Em 26 pacientes, o equivalente a 45% dos 58 acompanhados, a hepatite se manifestou em geral três meses após a regularização das funções do fígado, que justificara a dispensa hospitalar. As análises de amostras do fígado de nove deles indicaram lesões diferentes das registradas na febre amarela aguda. “Cinco casos eram de hepatite moderada e quatro leve”, observou Alves. “Nenhum evoluiu para a forma grave.” Os 28 recuperaram os níveis normais das enzimas do fígado em seis meses.
Causas incertas
As causas dessa hepatite tardia ainda não estão claras. “Uma hipótese é que o organismo de parte das pessoas que teve febre amarela não consegue eliminar o vírus completamente ou com rapidez, como acontece em outras doenças infecciosas”, comenta Drumond, da UFMG. Os pesquisadores de Paris, por sua vez, atribuíram à inflamação do fígado como resultado de uma resposta do organismo contra o vírus.
“Resquícios do vírus ou o próprio vírus da febre amarela, ainda que em baixa quantidade, poderiam causar a inflamação de macrófagos [um tipo de célula de defesa] residentes no fígado, que continuam causando danos nesse órgão”, sugere Nastri. Segundo ela, o sistema imune parece continuar ativado, mesmo depois da infecção ter sido eliminada.
“Precisamos reescrever parte dos capítulos sobre febre amarela dos livros médicos”, enfatiza Anna Sara Levin, infectologista da FM-USP. Segundo ela, o sangramento – inicialmente nasal – é um dos principais sintomas da infecção. “Só quem sobrevive”, diz a médica, “é que tem icterícia”. A icterícia deixa a pele amarelada por causa do acúmulo de bilirrubina produzida no fígado.
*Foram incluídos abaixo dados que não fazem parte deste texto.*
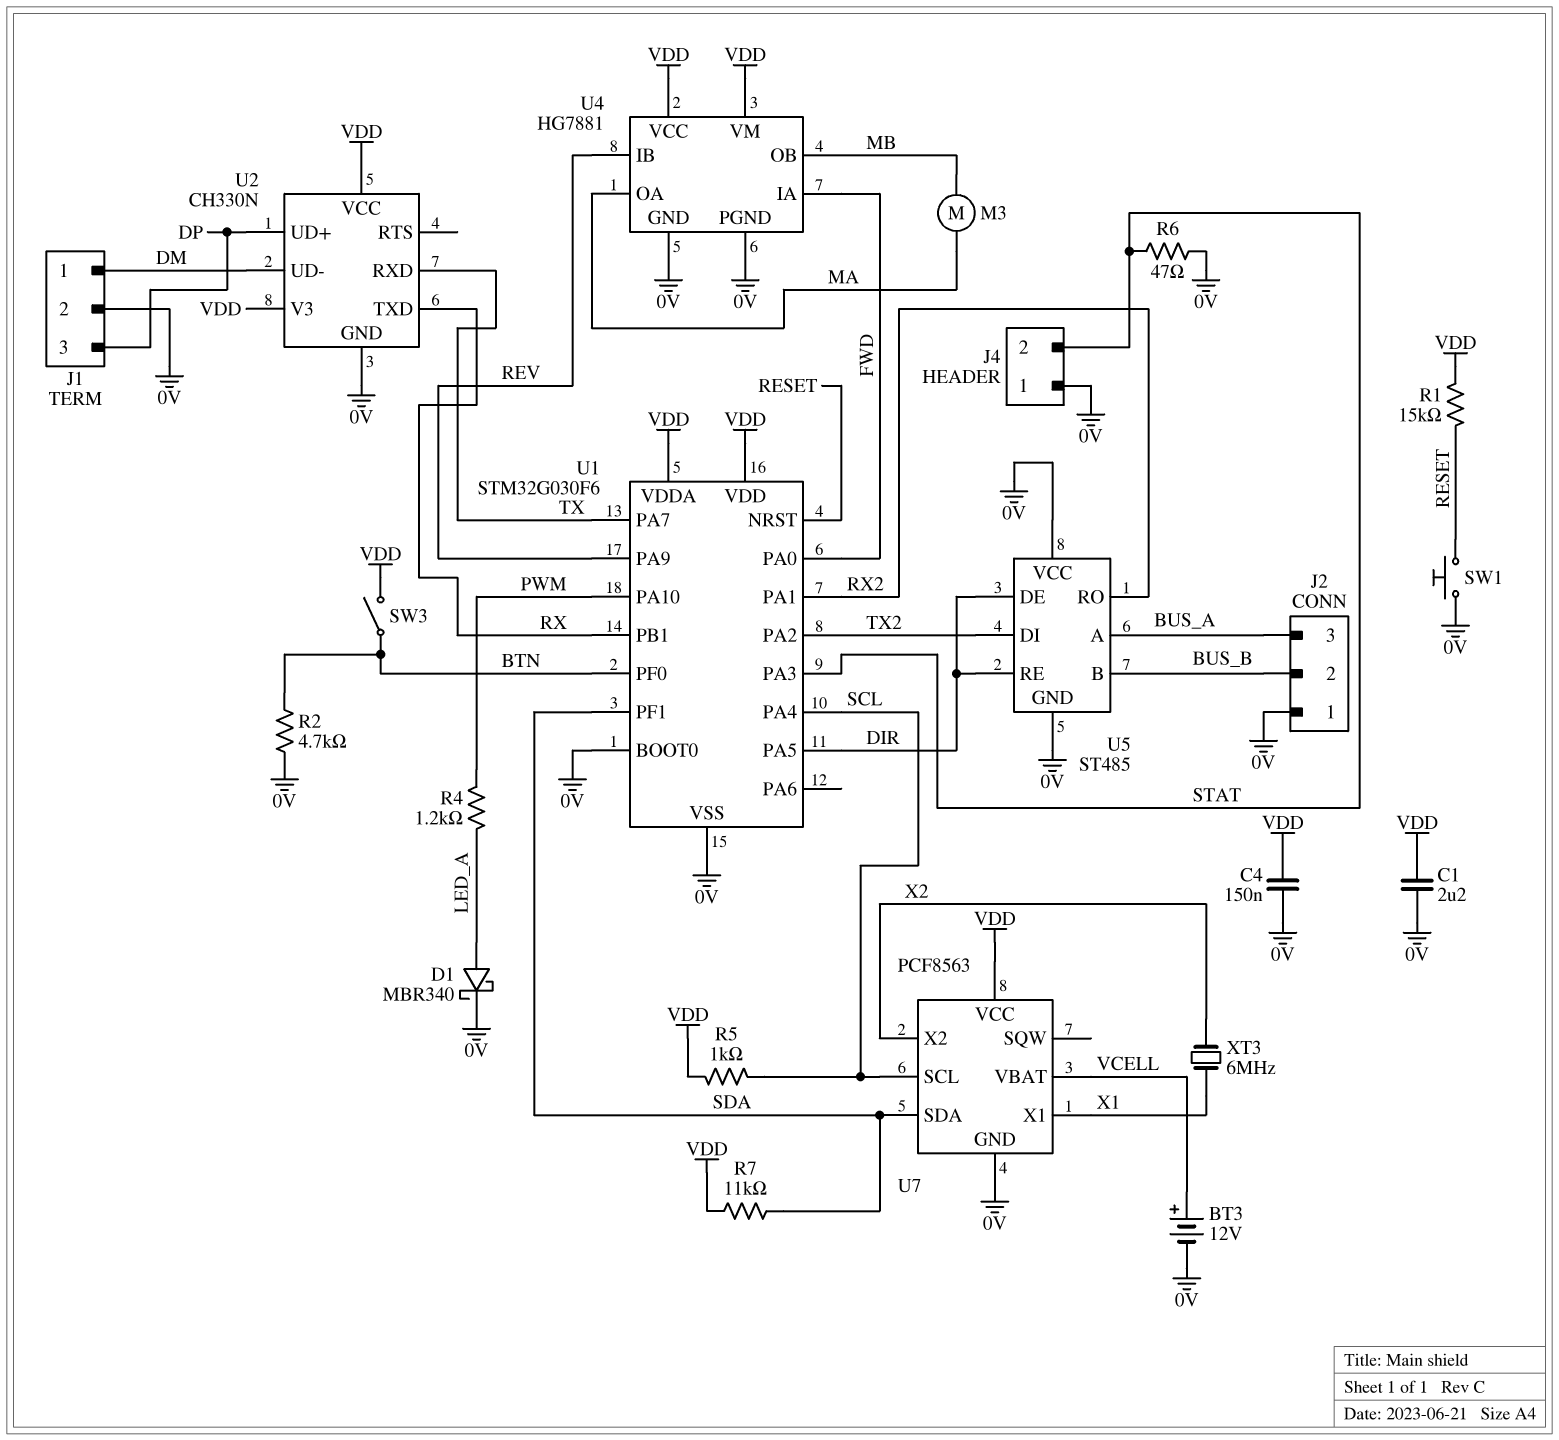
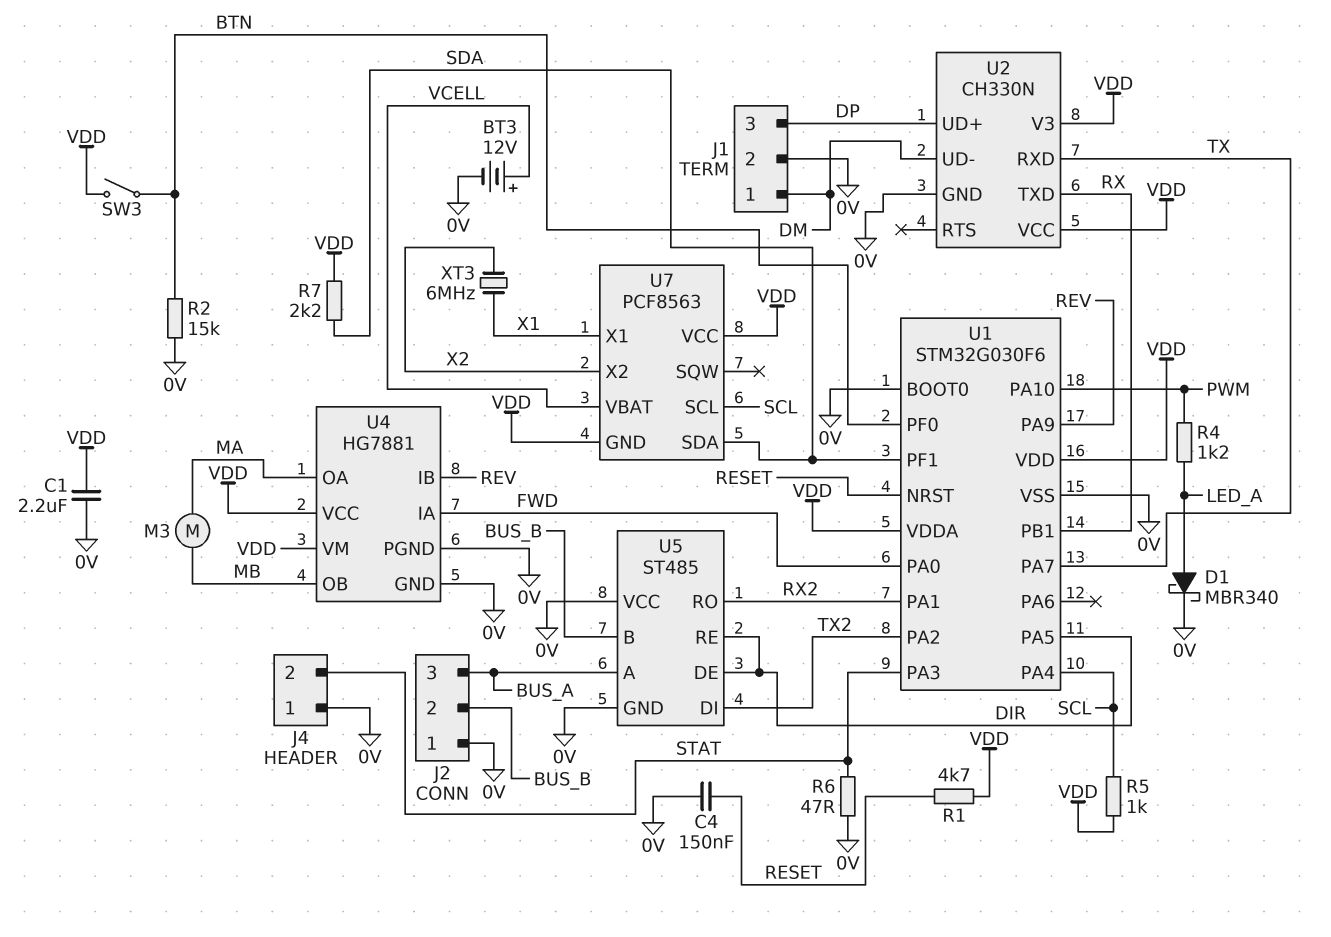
C4: 150nF (0V, VDD) -> 150nF (0V, RESET)
R1: 15k (RESET, VDD) -> 4.7k (RESET, VDD)
R2: 4.7k (0V, BTN) -> 15k (0V, BTN)
R7: 11k (SDA, VDD) -> 2.2k (SDA, VDD)
SW1: button (0V, RESET) -> none
U7 pin GND: 0V -> VDD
O tom amarelado desaparece depois de dias ou semanas.
As equipes de São Paulo, Belo Horizonte e Paris enfatizam a necessidade de acompanhamento, por pelo menos um ano, das pessoas que tiveram febre amarela, em busca de eventuais desdobramentos da doença.
Projeto
Metagenômica viral de dengue, chikungunya e zika vírus: Acompanhar, explicar e prever a transmissão e distribuição espaço-temporal no Brasil (nº 16/01735-2); Modalidade Auxílio à Pesquisa – Regular; Pesquisadora responsável Ester Cerdeira Sabino (USP); Investimento R$ 445.187,99.
Artigos científicos
CASADIO, L. et al. Late-onset relapsing hepatitis associated with yellow fever. New England Journal of Medicine. v. 382, n. 21, p. 2059-61. 21 mai. 2020.
DENIS, B. et al. Hepatitis rebound after infection with yellow fever virus. Emerging Infectious Diseases. v. 25, n. 6, p. 1248-49. 17 jun. 2019.
REZENDE, I. M. et al. Late-relapsing hepatitis after yellow fever. Viruses. v. 12, n. 2, 222, p. 1-9. 17 fev. 2020.